Quadricalcarifera viridimaculata Matsumura, 1922, Zool. Mag., Tokyo 34: 521.
   
Quadricalcarifera bioculata Kiriakoff, 1967:  42, syn. n.; Kiriakoff 1968: 120;Holloway 1976: 55,
        fig. 364.


Quadricalcarifera viridimaculata


Quadricalcarifera viridimaculata


Diagnosis.
The well defined white spots on the green forewing of the male are distinctive; in trioculata (below) they are more blurred, with a distal dentate process from the reniform. The subapical bar on the hindwing in both sexes is broader than in trioculata and the margin of the wing is less evenly rounded. In the female the greenish-brown patches of the forewing are more clearly defined, there are no central submarginal spots and the black lines across the costal zone are less oblique.

Taxonomic notes. Though externally this species resembles the next, the male genitalia suggest a relationship with eusebia Kiriakoff (Sumatra) and allies.

The species was identified from the illustration of the holotype (Taiwan) in Sugi (1979). Female specimens from the N.E. Himalaya may have been confused in the past with fasciata Moore, described from the male only, which is strikingly different from the male of viridimaculata but tends towards the female in having a broad white marginal band to the forewing. Possibly the taxon hasegawai, described from Malaya by Nakamura (1976), will prove to be a synonym of viridimaculata, but the species was not illustrated by its author.

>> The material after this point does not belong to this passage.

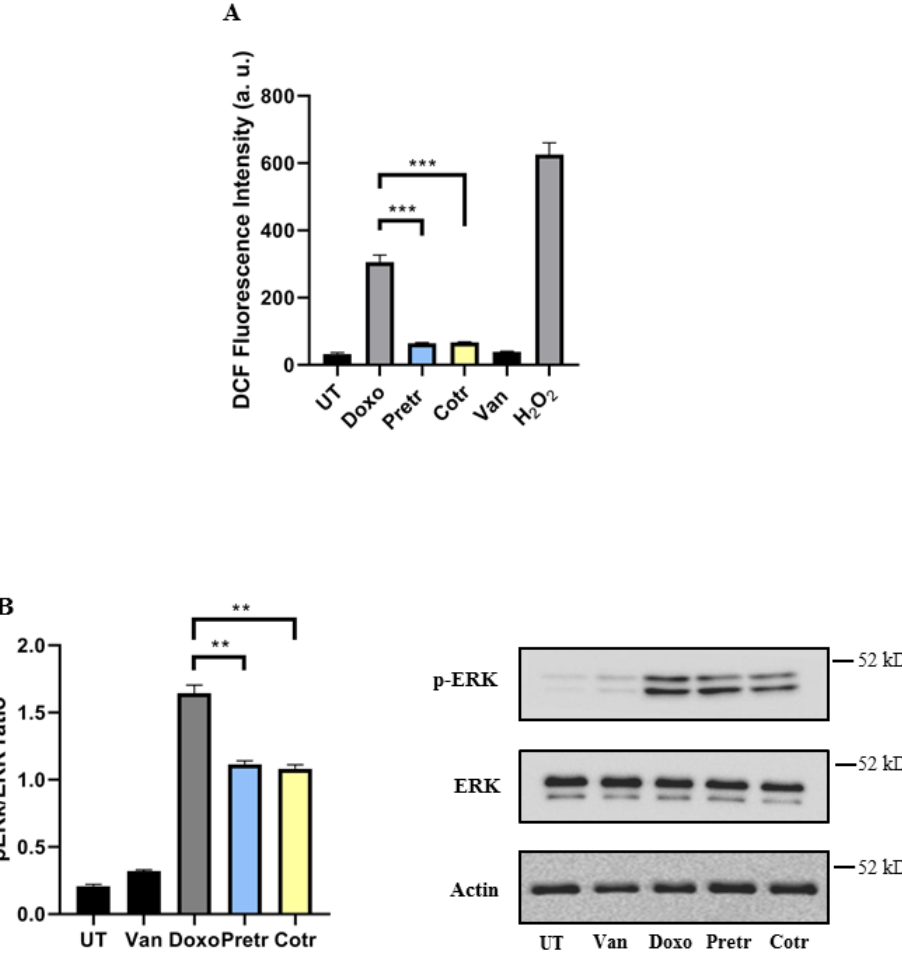
Figure 6. E ff ect of vanillin on doxo-induced ROS production and MAPK signaling. ( A ) ROS production Figure 6. Effect of vanillin on doxo-induced ROS production and MAPK signaling. ( A ) ROS was evaluated by DCFHDA assay in H9c2 cells exposed to 20- µ M doxo for 24 h, pretreated (Pretr) and production was evaluated by DCFHDA assay in H9c2 cells exposed to 20-μM doxo for 24 h, co-treated (Cotr) with 100- µ M vanillin. The data are presented as mean ± SD of three replicates in five pretreated (Pretr) and co-treated (Cotr) with 100-μM vanillin. The data are presented as mean ± SD of independent experiments; ( B ) western blot analysis of ERK activation. The image is representative three replicates in five independent experiments; ( B ) western blot analysis of ERK activation. The of western blotting from two di ff erent cellular extract with similar results. UT—untreated cells; image is representative of western blotting from two different cellular extract with similar results. doxo—cells exposed to 20- µ M doxo; Van—cells exposed to 100- µ M Van; H 2 O 2 —cells treated with 1-mM H 2 O 2 ; ** p < 0.01; *** p < 0.001, by one-way ANOVA. Other experimental details are described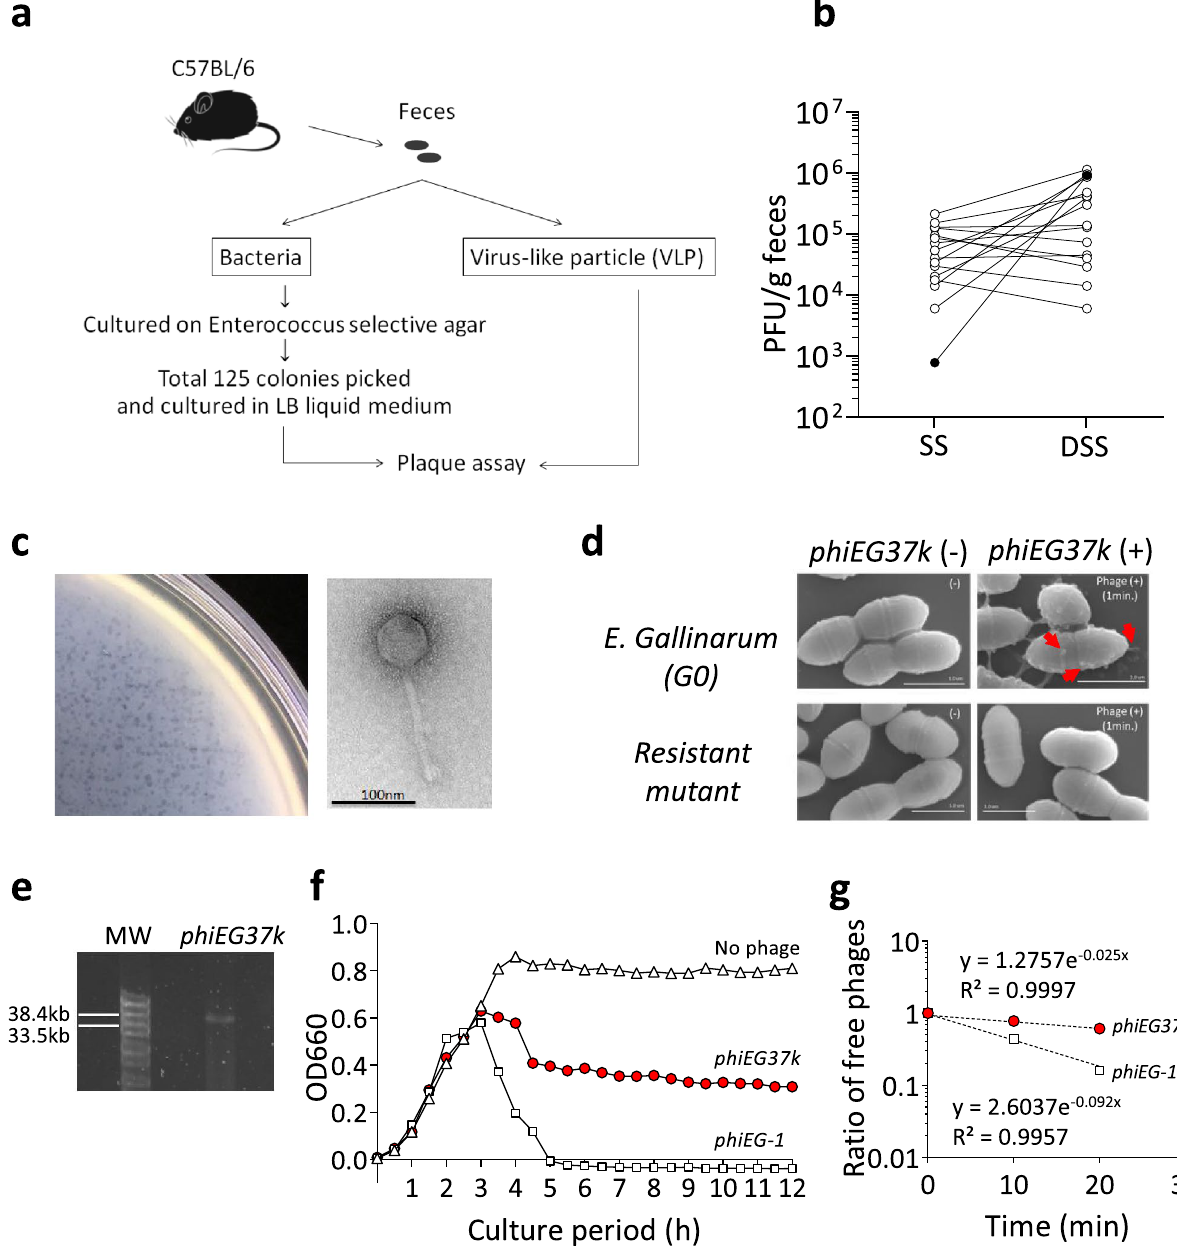
Figure 1. Identification of novel Enterococcus phages associated with colitis. Colitis-associated Enterococcus phages were identified by screening feces from C57BL/6 mice using a plaque assay. ( a ) Schema of screening for gut Enterococcus phages from C57BL/6 mice in steady state. ( b ) Plaque-forming unit (PFU) of phages associated with 16 individual Enterococcal bacterial clones was measured in steady state (SS) and during dextran sulfate (DSS)-induced colitis. The feces during colitis was taken on day 10, which is 3 days after the replacement of DSS with normal drinking water. The PFUs of the phage associated with Enterococcus strain G0 ( phiEG37k ) are indicated with black circles. ( c ) Plaques formed by phiEG37k phage (left panel) and the transmission electron microscopic image of the phage (right panel). ( d ) Scanning electron microscopic images of interaction of phiEG37k with host E. gallinarum or a resistant strain derived of the original strain. phiEG37k phages attached to the E. gallinarum are indicated by red arrows. Scale bars indicate 1 µm. ( e ) Electrophoresis of phiEG37k genome DNA on 1% agarose gel. MW; molecular weight marker ( f ) Lysis curves of E. gallinarum co-cultured with phiEG37k or phiEG-1 , or without phage. The OD660 was measured on indicated time points. ( g ) Adsorption assay of phiEG37k and phi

Geographical range. N.E. Himalaya, China, Taiwan, Sundaland, Mindanao.

Habitat preference. This is a strictly montane species, taken from 1050 - 2600 m on G. Kinabalu and frequently at 1618 m on Bukit Retak in Brunei. The lowest record is from 1000 m on G. Mulu. The species thus ranges from the lower to upper montane forest zones.

Biology. Sevastopulo described a larva which produced an adult that he attributed to fasciata (Sevastopulo 1938 - 47(3)). As it was a female it could have been viridimaculata misidentified but the specimen has not been located. The head of the larva is bluish green, the body green with a pale yellow collar; there are fawn blotches dorsally on each segment; the spiracles and legs are red, the prolegs green. The pupa is subterranean in an earthen cocoon. The host was Quercus (Fagaceae). Gardner (1946) recorded Pterocarya (Juglandaceae) as a host for fasciata but again this identification cannot be checked from voucher specimens.